A Bayesian Modeling for Paired Data in Genome-Wide Association Studies with Application to Breast Cancer
Abstract
Abstract
Many complex human diseases are associated with genetic factors. Identifying genetic markers is the key step to account for disease heritability, and develop disease diagnosis, risk
prediction, prevention and therapeutic strategies. Genome-wide association study (GWAS)
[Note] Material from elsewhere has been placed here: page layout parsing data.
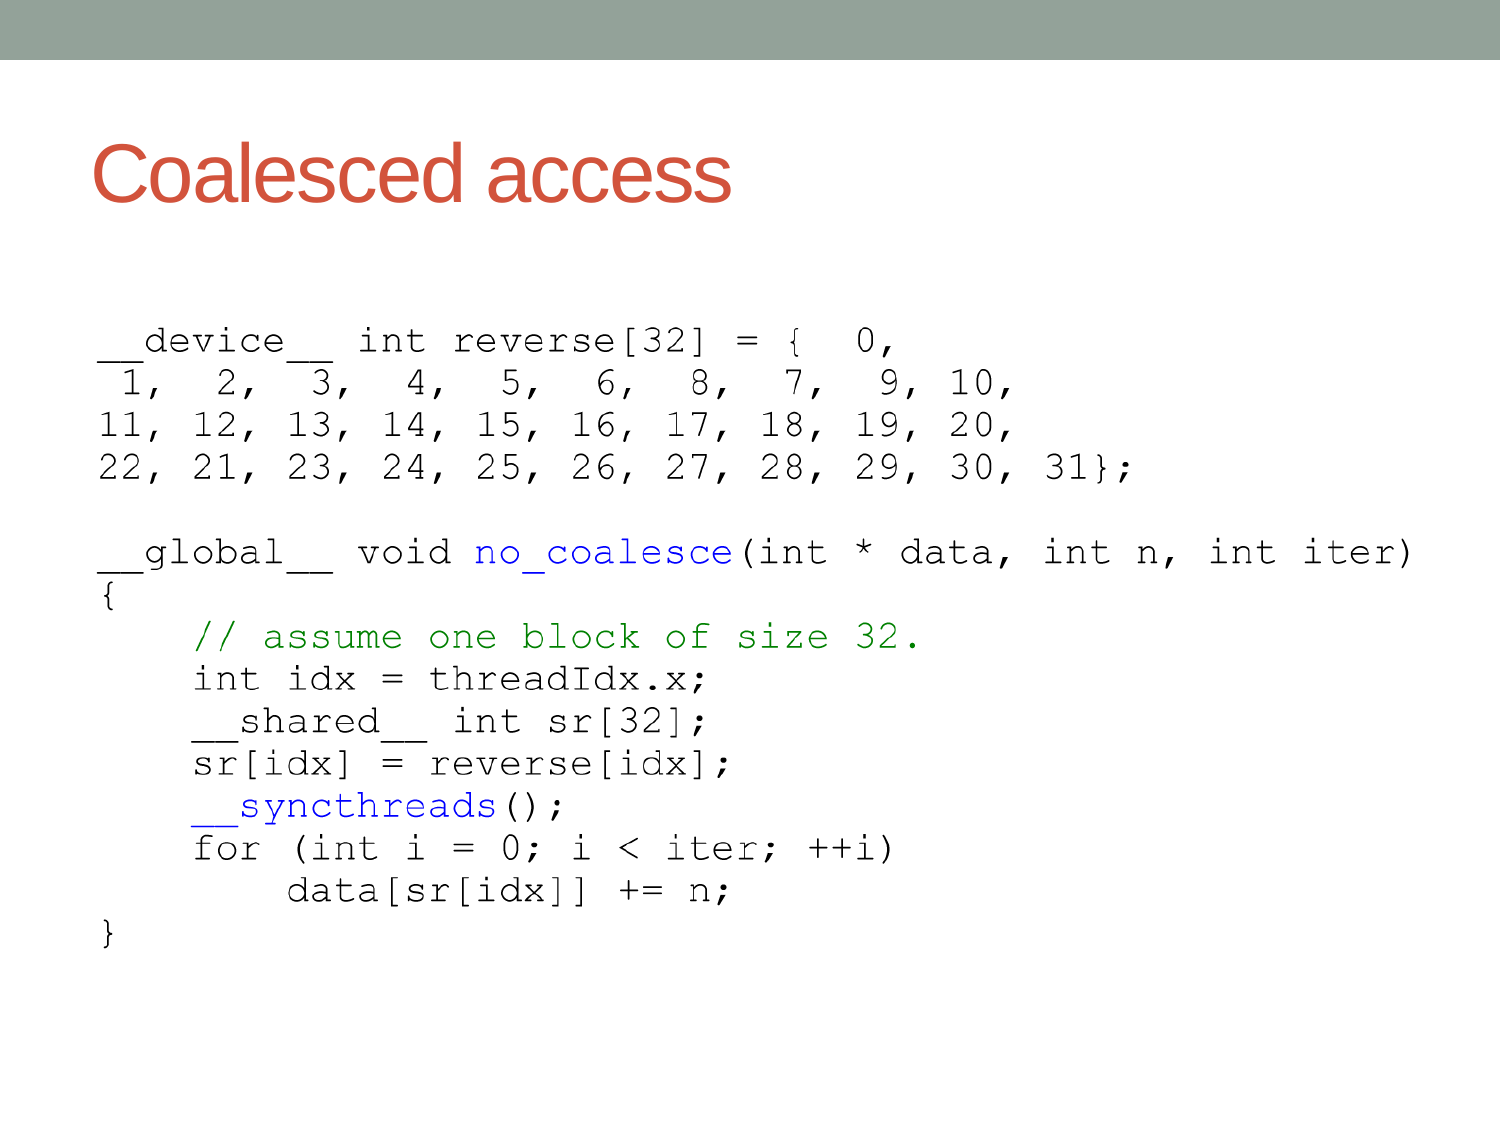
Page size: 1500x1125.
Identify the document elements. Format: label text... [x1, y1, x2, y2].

title Coalesced access [75, 87, 1425, 250]
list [87, 312, 1435, 963]
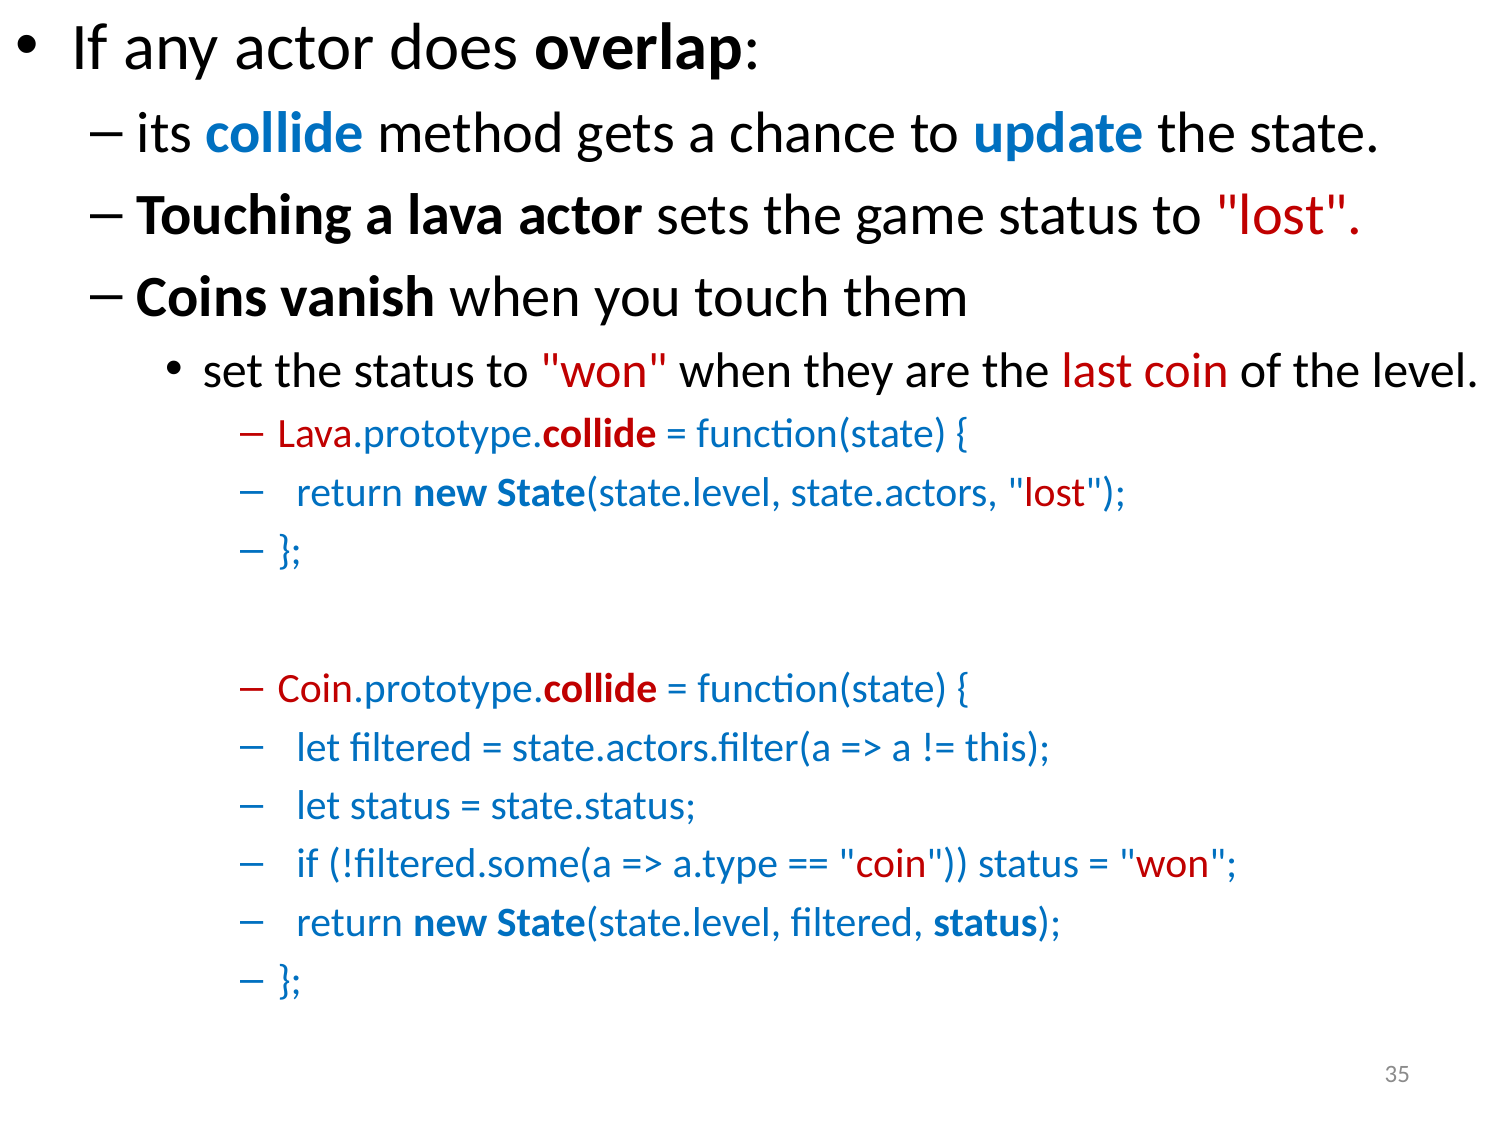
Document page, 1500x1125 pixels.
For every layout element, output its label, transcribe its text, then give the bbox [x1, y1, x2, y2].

slide_number 35 [1074, 1042, 1425, 1103]
list If any actor does overlap: its collide method gets a chance to update the state. Touching a lava actor sets the game status to "lost". Coins vanish when you touch them set the status to "won" when they are the last coin of the level. Lava.prototype.collide = function(state) { return new State(state.level, state.actors, "lost"); }; Coin.prototype.collide = function(state) { let filtered = state.actors.filter(a => a != this); let status = state.status; if (!filtered.some(a => a.type == "coin")) status = "won"; return new State(state.level, filtered, status); }; [0, 0, 1500, 1125]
has emerged as a powerful tool to identify genetic variants that are associated with various
cancers. The common statistical methodologies in GWAS focus on case-control data where
cases and controls are sampled independently from the populations. Despite the success of
GWAS in finding a number of genetic variants that are associated with cancers, the power
of conventional GWAS is limited. Extensive research has shown that many tumors develop
as a consequence of the progressive accumulation of somatic mutations over time. We focus
on GWAS data from tumor and paired normal tissues to unravel the genetic association
of somatic mutations. To address the limitation that conventional GWAS methods are not
applicable to matched-paired data, we propose in this dissertation a framework that incorporates allelic relative risk, frequency and mutation rate to accommodate the structure of
paired data.
We first apply the penalized maximum likelihood estimation (MLE) to perform single marker
analysis based on the framework. Simulation studies are carried out to assess the performance of penalized MLE. To further improve the estimation accuracy and power of single
marker analysis, we develop a Bayesian hierarchical model that takes advantage of applying
Bayesian shrinkage and making inferences based on the posterior distributions. The hierarchical Bayesian model has the flexibility to take into account the prior knowledge and
extend to multiple marker analysis. We find that the single-marker Bayesian model has
improved the estimation and power performance in most simulation scenarios. To identify
DNA segments and SNP sets, rather than single genetic variants that are associated with
the disease, we develop a multiple-SNP Bayesian model which considers SNP sets that are
grouped together in a biologically meaningful way, such as genes or pathways. The multiple SNP analysis considers the joint effects of the SNP set, which improves the power to identify
SNPs that have moderate marginal effects by themselves. Simulation studies show that the
multi-marker Bayesian model has higher power to identify associated SNPs and lower type
I error rates. Next, we apply the proposed methods to a breast cancer data set from The
Cancer Genome Atlas (TCGA).We compare the most significant genes identified by single
marker analysis and multiple marker analysis to external resources on somatic mutations of
breast cancer. We find that both methods identify genes associated with breast cancer, and
multiple marker analysis provides more consistent results with external resources.